I had put in all the work, did everything my physical therapists told me to do, even took extra time to get fit, just for it to tear again. A loop was playing through my head: If this one tore again and I did nothing wrong, then what will stop it from happening again? I will say, that was a dangerous question I kept asking myself.
Then I realized I had over a year to prepare for the fall season. I was already ready to take this on, and I knew that the time I was given would be plenty. Instead of asking that dangerous question, I turned it to: if I have done it before, I can do it again.
I also learned to remind myself that just because it tore again, I shouldn’t think of the first recovery as a failure. Sometimes things just happen even when you do everything right.
Two Surgeries, Three Months Apart
Upon imaging and appointments with my surgeon, I received hard news that I would need to have two surgeries, three months apart, in order to repair my ACL. To make a very complicated and long story short, the first surgery was operated on my femur and tibia, and the second surgery was the actual ACL repair that I have done before, but this time with a different graft, of course.
By this point, I had already accepted the fact that I would have to go through the surgery again. Hearing that I needed to add three more months to let the bone heal was the hardest pill to swallow. If you have had an injury with a recovery time as long as what is required with an ACL reconstruction, then you know how frustrating an additional three months can be. It was gut-wrenching to hear this news, but I knew I could do it because I was mentally stronger having already been through the first recovery.
Mental Challenges and Small Victories
The second recovery brought so many more mental challenges in some ways, but mental relief in others. This time, I knew exactly what to expect and to do during the recovery process. I had built a foundation for myself, and now all I had to do was focus on my mental health.
Leaning on my friends and family proved to be what helped me get through the many challenging times during this recovery. It was also helpful to focus on all the small victories along the way.
Regaining Confidence and Helping Others
I have always been an independent person, and throughout my knee injuries, I have navigated my headspace myself while heavily leaning on my family through the toughest times. Through this process, I realized that the one aspect of my game that I am missing since my injuries is confidence.
This lack of confidence does not come from the fear of tearing another ACL, which may be a surprise to people who know or hear about my story.

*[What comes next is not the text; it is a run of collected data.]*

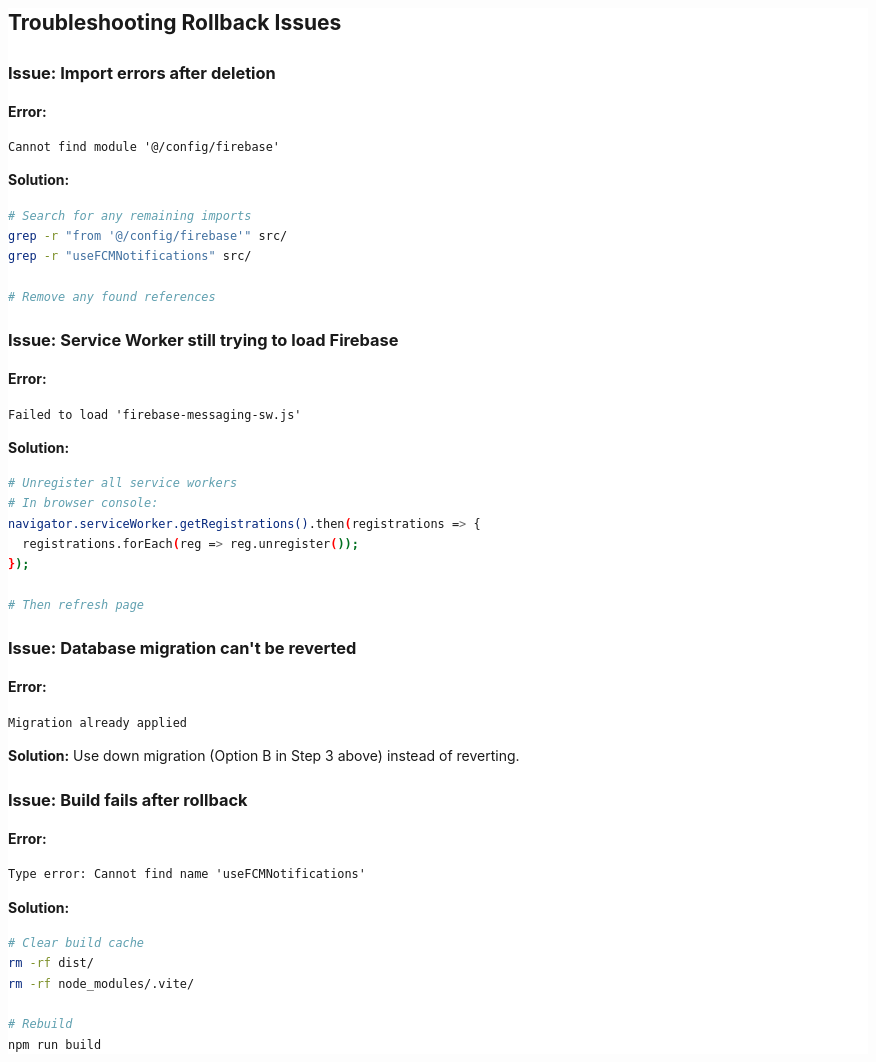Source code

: ## Troubleshooting Rollback Issues

### Issue: Import errors after deletion

**Error:**
```
Cannot find module '@/config/firebase'
```

**Solution:**
```bash
# Search for any remaining imports
grep -r "from '@/config/firebase'" src/
grep -r "useFCMNotifications" src/

# Remove any found references
```

### Issue: Service Worker still trying to load Firebase

**Error:**
```
Failed to load 'firebase-messaging-sw.js'
```

**Solution:**
```bash
# Unregister all service workers
# In browser console:
navigator.serviceWorker.getRegistrations().then(registrations => {
  registrations.forEach(reg => reg.unregister());
});

# Then refresh page
```

### Issue: Database migration can't be reverted

**Error:**
```
Migration already applied
```

**Solution:**
Use down migration (Option B in Step 3 above) instead of reverting.

### Issue: Build fails after rollback

**Error:**
```
Type error: Cannot find name 'useFCMNotifications'
```

**Solution:**
```bash
# Clear build cache
rm -rf dist/
rm -rf node_modules/.vite/

# Rebuild
npm run build
```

Rather for me, it’s tied to holding onto my past identity as a soccer player, expectations, and the concept of potential that tend to weigh me down.
These are complicated feelings, and I sought help from a sports psychologist. This has been really valuable, and I believe it will lead me to a confidence-boosting edge that was missing after my first ACL recovery.
My Message to Those Facing a Similar Challenge
If you're reading this and going through something similar, I hope that sharing my story will inspire you to know that you can get through this, and what I've learned through my journey can help guide you through yours. What I discovered is that staying positive by focusing only on what I can control: my rehab, my mindset, my daily effort, and celebrating every small win makes all the difference.
I also learned to not be afraid to lean on my teammates, coaches, family and friends when I need it most; asking for help is a sign of strength, not weakness. I made my mental health a priority throughout the process because healing my mind is just as crucial as healing my body. Most importantly, reminding myself of every challenge I've already conquered in my life. I emerged from my injury not just healed, but stronger, wiser, and ready for anything. You can do the same and you have the power to come out of this not just recovered, but as the strongest version of yourself you've ever been.